Ma chi ha chiamato gli ultras e la «brutta gente» di cui parla Stefano? Marco, ha una sua risposta: «C’è gente che per pochi soldi fa di tutto. Chi ha regalato 600 mila euro a Lele Mora vuoi che non sia in grado di comperare un gruppo di questi ragazzotti? In questi giorni c’è chi dice che se venisse arrestato scoppierebbe la rivoluzione». Il panettiere di Porta Palazzo non è l’unico a ipotizzare la manina del Caimano dietro le minacce. Ma più che il promotore, il leader di Forza Italia sembra uno dei tanti potenziali utilizzatori finali del caos scoppiato a Torino. Stefano di piazza Foroni ha una spiegazione più semplice: «Quando c’è casino c’è sempre qualcuno disposto a sfasciare una vetrina per portarsi a casa qualcosa»”.
“Oggi, nel primo sabato dopo la grande paura, si contano i cocci. Quelli dei mattoni scagliati lunedì contro la sede della Regione e quelli di un movimento inflitrato fin dal suo nascere: «Abbiamo fatto due riunioni con Calvani, nessuno ci aveva parlato di minacciare i colleghi. Io ho fatto il giro dei negozi per invitare a chiudere ma senza obbligare nessuno», dice Stefano. Non tutti hanno minacciato e non tutti hanno accettato la minaccia. Francesco, il barista di Valdocco, ha risposto a muso duro al ragazzo marocchino che gli imponeva di chiudere il bar: «Se voi tornerete per sfasciare la vetrina mi troverete qui. Ho fatto la guerra in Afghanistan e non ho certo paura di voi».

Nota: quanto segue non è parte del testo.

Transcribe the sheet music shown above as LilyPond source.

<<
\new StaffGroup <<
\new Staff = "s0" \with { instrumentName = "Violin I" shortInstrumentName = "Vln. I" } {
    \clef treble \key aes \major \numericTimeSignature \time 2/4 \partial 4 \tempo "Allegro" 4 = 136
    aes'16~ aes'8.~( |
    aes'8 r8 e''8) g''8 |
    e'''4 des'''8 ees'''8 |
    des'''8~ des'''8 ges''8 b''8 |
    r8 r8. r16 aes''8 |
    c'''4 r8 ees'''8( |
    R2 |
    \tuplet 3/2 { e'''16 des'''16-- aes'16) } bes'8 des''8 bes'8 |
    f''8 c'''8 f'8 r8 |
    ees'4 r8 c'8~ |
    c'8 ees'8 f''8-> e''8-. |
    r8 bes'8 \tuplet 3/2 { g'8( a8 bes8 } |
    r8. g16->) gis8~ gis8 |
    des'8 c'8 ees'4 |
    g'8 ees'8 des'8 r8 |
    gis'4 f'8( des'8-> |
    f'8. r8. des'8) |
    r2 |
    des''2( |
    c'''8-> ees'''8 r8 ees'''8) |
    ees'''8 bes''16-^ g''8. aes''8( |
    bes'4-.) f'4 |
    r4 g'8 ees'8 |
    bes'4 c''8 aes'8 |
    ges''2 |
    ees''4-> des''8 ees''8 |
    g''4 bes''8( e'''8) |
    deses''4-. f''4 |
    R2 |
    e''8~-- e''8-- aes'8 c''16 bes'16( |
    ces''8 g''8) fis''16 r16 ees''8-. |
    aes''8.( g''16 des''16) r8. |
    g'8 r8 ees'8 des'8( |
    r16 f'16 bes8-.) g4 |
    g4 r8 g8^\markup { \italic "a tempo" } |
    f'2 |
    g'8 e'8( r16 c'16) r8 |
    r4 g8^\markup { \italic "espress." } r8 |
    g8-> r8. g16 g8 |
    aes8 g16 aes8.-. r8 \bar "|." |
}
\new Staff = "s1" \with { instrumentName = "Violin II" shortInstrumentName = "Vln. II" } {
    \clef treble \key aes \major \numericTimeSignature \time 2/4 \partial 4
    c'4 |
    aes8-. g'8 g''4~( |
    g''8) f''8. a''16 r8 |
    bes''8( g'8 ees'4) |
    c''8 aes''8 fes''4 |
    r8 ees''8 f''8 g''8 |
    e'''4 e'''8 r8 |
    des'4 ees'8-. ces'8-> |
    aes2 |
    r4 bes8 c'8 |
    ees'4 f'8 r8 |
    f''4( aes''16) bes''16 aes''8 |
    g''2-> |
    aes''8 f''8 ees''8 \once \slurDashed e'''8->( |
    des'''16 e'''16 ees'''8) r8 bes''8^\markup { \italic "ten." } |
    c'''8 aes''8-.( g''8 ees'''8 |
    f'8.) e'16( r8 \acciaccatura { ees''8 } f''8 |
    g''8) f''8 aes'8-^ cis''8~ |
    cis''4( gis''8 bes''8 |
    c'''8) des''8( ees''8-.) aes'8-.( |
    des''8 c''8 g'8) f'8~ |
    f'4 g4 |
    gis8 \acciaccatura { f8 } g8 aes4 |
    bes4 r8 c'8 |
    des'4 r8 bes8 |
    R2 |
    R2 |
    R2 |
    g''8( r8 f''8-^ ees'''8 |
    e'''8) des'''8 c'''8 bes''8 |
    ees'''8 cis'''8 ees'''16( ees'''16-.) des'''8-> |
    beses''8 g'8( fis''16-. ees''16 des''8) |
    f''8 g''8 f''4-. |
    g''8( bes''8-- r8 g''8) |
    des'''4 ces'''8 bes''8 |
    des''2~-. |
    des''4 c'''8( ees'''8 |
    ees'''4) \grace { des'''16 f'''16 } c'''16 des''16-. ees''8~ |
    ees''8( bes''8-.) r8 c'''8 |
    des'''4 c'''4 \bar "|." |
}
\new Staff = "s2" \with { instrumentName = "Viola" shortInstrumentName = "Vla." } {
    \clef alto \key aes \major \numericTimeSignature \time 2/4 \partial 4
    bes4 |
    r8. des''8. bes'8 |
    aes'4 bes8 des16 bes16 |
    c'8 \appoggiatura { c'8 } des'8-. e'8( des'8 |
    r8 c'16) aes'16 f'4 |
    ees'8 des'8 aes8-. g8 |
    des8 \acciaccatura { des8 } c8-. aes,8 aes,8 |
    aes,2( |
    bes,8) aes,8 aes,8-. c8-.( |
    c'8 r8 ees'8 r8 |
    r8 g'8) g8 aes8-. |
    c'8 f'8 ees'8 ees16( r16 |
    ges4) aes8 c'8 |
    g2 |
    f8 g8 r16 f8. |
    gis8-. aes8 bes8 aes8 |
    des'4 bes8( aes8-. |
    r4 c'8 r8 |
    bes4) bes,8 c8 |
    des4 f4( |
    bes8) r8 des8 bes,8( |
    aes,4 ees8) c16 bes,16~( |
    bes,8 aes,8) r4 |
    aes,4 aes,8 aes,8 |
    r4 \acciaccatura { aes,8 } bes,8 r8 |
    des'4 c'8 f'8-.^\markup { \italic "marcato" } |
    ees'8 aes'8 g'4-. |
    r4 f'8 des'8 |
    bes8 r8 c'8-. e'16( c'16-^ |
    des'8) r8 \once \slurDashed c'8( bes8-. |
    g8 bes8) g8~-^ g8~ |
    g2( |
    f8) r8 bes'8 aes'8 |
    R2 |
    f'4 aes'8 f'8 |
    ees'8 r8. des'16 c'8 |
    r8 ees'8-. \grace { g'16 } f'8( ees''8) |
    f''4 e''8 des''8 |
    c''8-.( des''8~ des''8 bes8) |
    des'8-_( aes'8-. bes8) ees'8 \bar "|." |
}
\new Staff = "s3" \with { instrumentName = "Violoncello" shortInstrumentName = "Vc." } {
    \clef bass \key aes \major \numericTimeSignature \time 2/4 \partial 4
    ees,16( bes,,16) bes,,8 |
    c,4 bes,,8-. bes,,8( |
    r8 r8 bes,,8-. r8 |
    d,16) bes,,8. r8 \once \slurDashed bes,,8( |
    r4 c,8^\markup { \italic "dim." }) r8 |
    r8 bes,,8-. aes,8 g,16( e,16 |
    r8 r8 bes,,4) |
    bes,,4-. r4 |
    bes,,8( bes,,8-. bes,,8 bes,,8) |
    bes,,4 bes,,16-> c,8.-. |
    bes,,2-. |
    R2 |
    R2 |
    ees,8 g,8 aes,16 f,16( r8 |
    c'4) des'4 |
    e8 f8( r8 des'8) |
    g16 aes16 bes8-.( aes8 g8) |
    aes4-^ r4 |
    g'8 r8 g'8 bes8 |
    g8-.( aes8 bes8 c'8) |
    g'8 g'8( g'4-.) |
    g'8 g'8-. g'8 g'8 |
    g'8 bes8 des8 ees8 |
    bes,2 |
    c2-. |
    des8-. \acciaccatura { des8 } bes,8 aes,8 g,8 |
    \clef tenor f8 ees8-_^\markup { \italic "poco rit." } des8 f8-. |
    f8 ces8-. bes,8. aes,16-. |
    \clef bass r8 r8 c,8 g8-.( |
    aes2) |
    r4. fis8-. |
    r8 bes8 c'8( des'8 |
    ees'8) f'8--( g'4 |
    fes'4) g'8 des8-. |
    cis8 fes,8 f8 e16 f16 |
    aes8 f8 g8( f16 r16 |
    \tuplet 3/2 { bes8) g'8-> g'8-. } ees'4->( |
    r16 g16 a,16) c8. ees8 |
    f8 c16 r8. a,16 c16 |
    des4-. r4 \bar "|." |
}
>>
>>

La protesta è cessata mercoledì, la normalità è solo di due giorni fa. «Perché vi siete fermati? Se resistevate due giorni in più si bloccava tutta la città». A porre le domande è un uomo sulla quarantina, barba lunga e nera e due bambine al seguito. Approfitta del semaforo rosso e interroga un ambulante appoggiato a un camion di frutta. È Mario, il bananaio dell’angolo di Porta Palazzo: «Ci siamo fermati perché i camionisti ci hanno mollati. Dovevano bloccare i rifornimenti dei mercati generali e invece mercoledì hanno forzato i blocchi e hanno ripreso a lavorare». «È un vero peccato — recrimina l’uomo con la barba — gli scioperi degli operai erano più tosti e duravano più a lungo ». Scusi, perché avrebbe voluto che la protesta durasse di più? «Non rispondo alle domande dei giornalisti », dice l’uomo con la barba allontanandosi”.